Journal of Applied Probability 38 (2001), 324-334 Reprint as PDF
Sankoff and Ferretti (1996) introduced a model of the evolution of chromosome size by reciprocal translocations. They ignored the existence of centromeres so on each step two of the chromosomes are randomly chosen with probabilities proportional to their lengths and each is broken at a place that is uniformly distributed along its length. They then paired the left half of one with the right half of the other. Sankoff and Ferretti were able to find the stationary distribution for the model with two chromosomes but since they defined the state of the model to be chromosome lengths in decreasing order they were not able to do this for three or more. In a project during the summer 2000 REU at Cornell, Akendra De, Michael Ferguson, and Suzanne Sindi worked with Durrett on a generalization of their model with explicit chromosome centromeres in which two of the 2k chromome arms were randomly chosen with probabilities proportional to their length and the resulting fragments were combined so that each of the new chromosomes had one centromere. This model is symmetric: p(x,y) = p(y,x) so its stationary distribution is uniform over all vectors x = (x1, x2, ... x2k) with sum equal to T the total number of nucleotides in the genome.
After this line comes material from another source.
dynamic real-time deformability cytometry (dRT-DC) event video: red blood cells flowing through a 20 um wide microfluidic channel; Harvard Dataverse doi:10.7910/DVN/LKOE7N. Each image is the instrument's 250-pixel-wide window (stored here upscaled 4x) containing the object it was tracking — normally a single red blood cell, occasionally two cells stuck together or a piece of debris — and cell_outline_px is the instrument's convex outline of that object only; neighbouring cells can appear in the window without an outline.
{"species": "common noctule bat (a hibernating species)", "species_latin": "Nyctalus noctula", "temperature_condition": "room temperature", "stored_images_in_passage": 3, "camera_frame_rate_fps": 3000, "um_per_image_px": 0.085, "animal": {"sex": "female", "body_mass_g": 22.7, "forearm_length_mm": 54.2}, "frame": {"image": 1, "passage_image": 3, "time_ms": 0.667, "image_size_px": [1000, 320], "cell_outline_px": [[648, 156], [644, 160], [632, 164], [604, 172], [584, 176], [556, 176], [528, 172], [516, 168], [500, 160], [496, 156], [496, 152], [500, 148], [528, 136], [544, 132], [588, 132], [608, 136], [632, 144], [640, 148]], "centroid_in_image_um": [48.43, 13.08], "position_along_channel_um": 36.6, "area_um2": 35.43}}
The next figure compares the average of 100 realizations of the Sankoff-Ferretti model with 22 chromosomes (the line with tick marks) and the new model with 44 chromosome arms (plain line) to the lengths of the 22 autosomes in the human genome (dots). (Sex chromosomes do not undergo reciprocal translocations and so they are left out of the analysis).
As one can see from this the new model fits better, but in both cases the short chromosomes are too short and the long chromosomes are too long. Sankoff and Ferretti fixed this problem by imposing an absolute lower bound on chromosome size. We took a softer approach by introducing a relative fitness f(x) for an arrangment with chromosome lengths x = (x1, x2, ... xk) and defining a Metropolis algorithm type whain in which q(x,y) = p(x,y) if f(x) < f(y) and q(x,y) = p(x,y)f(y)/f(x) if f(x) > f(y). Since f(x)q(x,y) = f(y) p(x,y), the stationary distribution is proportional to f(x).
The introduction of the fitness function causes the fit to be quite good for human, and rat (and pig and yeast not shown).
However the fit is not very good for sheep and wheat (and mouse and rice not shown).
In the case of sheep recent chromosome fusions may have resulted in a nonequilibrium configuration. The wheat genome on the other hand has resulted from the fusion of three closely related seven chromosome genomes so it is not surprising that its length distribution is more uniform than our model predicts.